フラッシュロムはPC等の主記憶に使われているDRAM(Dynamic Random Access Memory) に比べて1桁から3桁読み出しや書き込みに時間が掛かります。そして、書き込みの速度はバラつきが大きくて、時たま書き込みがとても遅くなって、場合によっては秒単位で書き込みが待たされるという事が起こる事もあります。この書き込み速度のバラつきは、フラッシュロムの種類や使い方で変わるので一概には言えないのですが、こんな事も起こる可能性があるとの前提で設計・実装やテストが行われていないと問題点がでてきます。

書き込み速度のバラつきが起きるのにはフラシュロム固有の特徴に対応するためにソフトウエアの色々なレベルで対策が行われている事に起因します。詳しく紹介し始めると技術説明が長くなってしまうのでやや乱暴ですが簡単に纏めてしまうと、①ブロック書き込みのための Read Veriy Wirte 処理に時間が掛かる ②ウエアレベリングのためのデータコピーに時間が掛かる ③ガベッジコレクションのために時間が掛かる です。 このうち①はフラッシュロムの書き込みの時に毎回必要な処理で比較的同じ時間で済むのですが、②と③は必要な時と必要で無い時があって、必要な時にだけ実行されるのでその時にだけ余計に時間が掛かります。アプリケーションソフトから見ると、ある時急に書き込みが遅くなるという症状に見えます。

この、余計に時間が掛かるというのが少々ならばそんれほど気にする事も無いのですが、大幅に時間が掛かる、例えば数百m秒から数秒となると、それだけの時間フラッシュロムの書き込みが待たされると、色んなタイムアウトに引っかかったりして、処理がエラー終了してしまう事も起きます。このような事にならないように、設計や実装で注意しておく必要が出てきます。

書き込み回数の制限がある

フラッシュロムはその構造上書き込みというか書き換えのできる回数に上限があります。PC等の主記憶に使われているDRAMには書き換え回数の上限などは無いので、これはフラッシュロムだけの特徴です。その書き換え回数の上限ですが、これまたフラッシュROMの種類や使用条件によって、数十万回から数千回まで大きくバラつきがあります。

ひと昔前までは、フラッシュロムの種類もそんなに多くなく大抵のフラッシュロムは数十万回程度の書き換え上限でした。 なので、フラッシュロムを使った装置でも書き換え回数上限を 数十万回として設計をしていればまあ大丈夫でした。

しかし、大容量化のために色々な技術が生み出されて、どの技術を取り込むんで作られたのかによってフラッシュロムの種類も増えてきた現在では、書き換え上限回数にも色々な値を持つものが出てきました。

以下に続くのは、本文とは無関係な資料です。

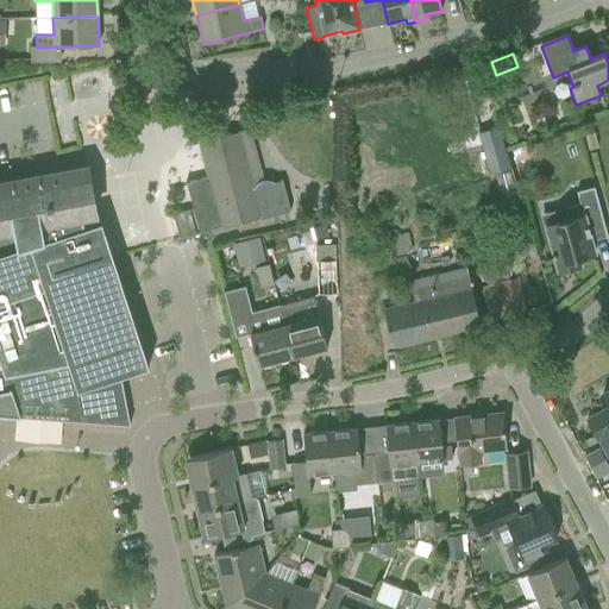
[(208,177),(188,183),(201,231),(220,226),(220,227),(289,209),(282,181),(263,187),(249,130),(199,143),(208,177)]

この記事を書いている時点で公開されているフラッシュロムのうち、一番書き換え上限の小さいのはTLCのNnad 型のフラッシュロムで数千回です。 最新技術としてはさらにQLCのNand型というのも出てきているのですが、きちらはまだ書き換え上限回数についての情報があまり出てきていません。しかし、その構造上TLCのNand 型よりもさらに書き換え上限値は小さくなると思われます。

書き換え上限回数が数千回となると、よく注意して使わないと、フラッシュロムの書き換え上限回数による寿命が装置そのものの寿命よりも短くなってしまいます。装置そのものは10年くらいは使えるのに、フラッシュロムは3年程度で書き換えができなくなった、という事も起こり得ます。

そうならないように、装置に使われるフラッシュロムの種類から書き換え上限回数を確認して、それに従って必要な処理をソフトウエアに設計・実装する必要が出てきます。これを忘れると、寿命の短い製品になってしまうので、ちょっとマズイですね。